Островитяния. Том первый

22
18
20
22
24
26
28
30

— Вы можете отвезти меня обратно сегодня вечером, — быстро добавила Дорна.

Я был единственным мужчиной за столом. Файна села напротив меня. Марта и Дорна-старшая сидели справа, Дорна — слева. По праву танридуун я мог садиться во главе стола, когда все мужчины в доме отсутствовали. Словом, меня считали как бы членом семьи. Оживленное лицо Дорны пылало ярким румянцем молодости. Решившись молчать, я сомневался, что смогу удержаться. Дорна так дорожила мирными радостями семейной жизни, что я ни за что на свете не должен был смущать ее. И даже не будучи уверен в себе, я обязан был ценить ее душевный покой выше своего.
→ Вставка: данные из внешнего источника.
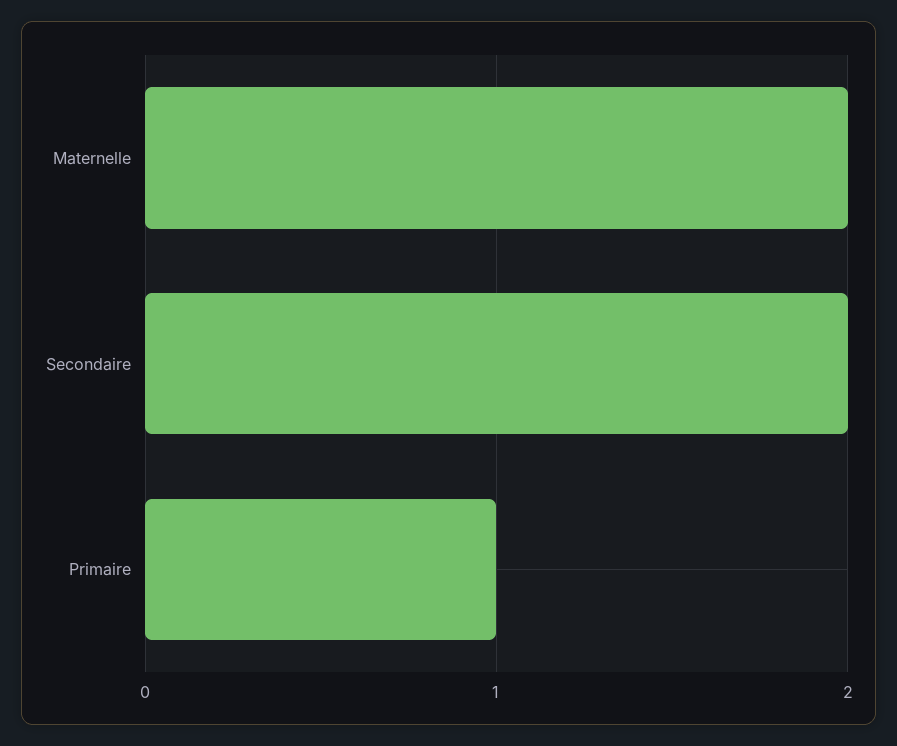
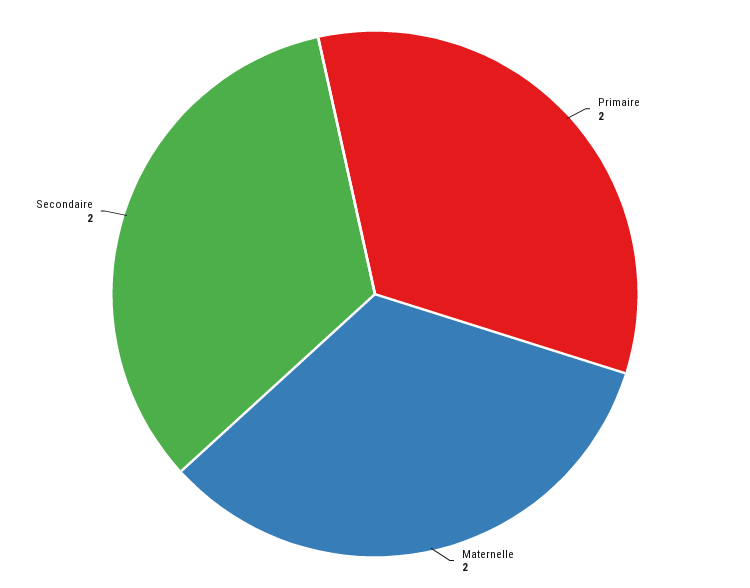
  {
    "Maternelle": 2,
    "Secondaire": 2,
-   "Primaire": 1
+   "Primaire": 2
  }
Тем не менее я поддерживал непринужденный разговор о Городе, о своей жизни там и (уже специально для Дорны) о моей рукописи и ее близком выходе в свет. Рассказывая об этом, я почувствовал на себе пристальный, суровый взгляд. Неужели она была удивлена? Или заинтригована? Я ждал, что она что-нибудь скажет, но она промолчала. И только трое старших продолжали беседу.

После ужина ничего не изменилось.

Мы сидели перед очагом в маленькой комнате; Файна и я на одной скамье, Дорна-старшая и Марта — на другой. Моя Дорна устроилась на стуле, облокотившись на поджатые колени, обхватив голову руками, и глядела на огонь, не обращая на нас никакого внимания.

Я продолжал говорить без умолку, но стоило мне взглянуть на Дорну, как я тут же терял нить рассказа. С нетерпением ожидал я того момента, когда буду провожать ее к Ронанам. Марта встала, зевнув, и пошла взглянуть на малыша; думаю, ей просто хотелось спать. Файна тоже, кажется, была далеко. Только Дорна-старшая по-прежнему проявляла интерес к беседе — полагаю, больше из вежливости.

Но вот в разговоре наступила пауза. Неужели я опять должен был спасать положение? Стало слышно, как тихо в комнате.

Протекло несколько томительных минут, прежде чем Файна, пожелав всем доброй ночи, удалилась. Мне показалось, что Дорна-старшая тоже не прочь отправиться на покой, но ее удерживает присутствие кузины.

Однако первой тишину нарушила сама Дорна. Она спросила, что происходило на Совете, и я пересказал ей все в мельчайших подробностях, ведь мне пришлось составлять отчет для Вашингтона.

Дорна слушала, отвернувшись, но, как мне показалось, с интересом. Внезапно она резко, так что мы оба с Дорной-старшей вздрогнули, отодвинула свой стул от огня.

— Какая жара! — воскликнула она, и я усомнился — действительно ли она так внимательно слушала меня.

— Ронаны ложатся рано, — сказала она, вставая. — Мне пора.

Глядя на нее в изумлении, я даже позабыл про свое американское воспитание и остался сидеть. Дорна вспыхнула; сейчас лицо ее казалось совсем юным, оживленным: румянец полыхал на щеках, глаза горели.

Она оказалась в дверях, и только тут до меня дошло, что она может уйти и без меня. Я вскочил и бросился вслед за ней.

— Не стоило вам идти за мной, — быстро сказала она, когда мы шли по коридору. — Зачем это все?

— Все-таки я провожу вас, если вы не против, — ответил я, слишком смущенный, чтобы придумать что-нибудь еще. Дорна промолчала, и я продолжал идти за ней.

Мы вышли в ночь. Небо было так густо усеяно звездами, что казалось неузнаваемым, ведь мы были в Южном полушарии. Буковая аллея протянулась длинная, темная, и только ракушечник вспыхивал то здесь, то там, словно отражал свет звезд.

Я не знал, что сказать. Настала минуту объясниться, но слова не шли на ум.

Лицо Дорны смутно белело рядом, живое, теплое, желанное. Мне почудилось, что она тихонько рассмеялась.

— Когда я в первый раз услышала о вашей книге, — сказала она, — мне захотелось помочь вам в вашей работе.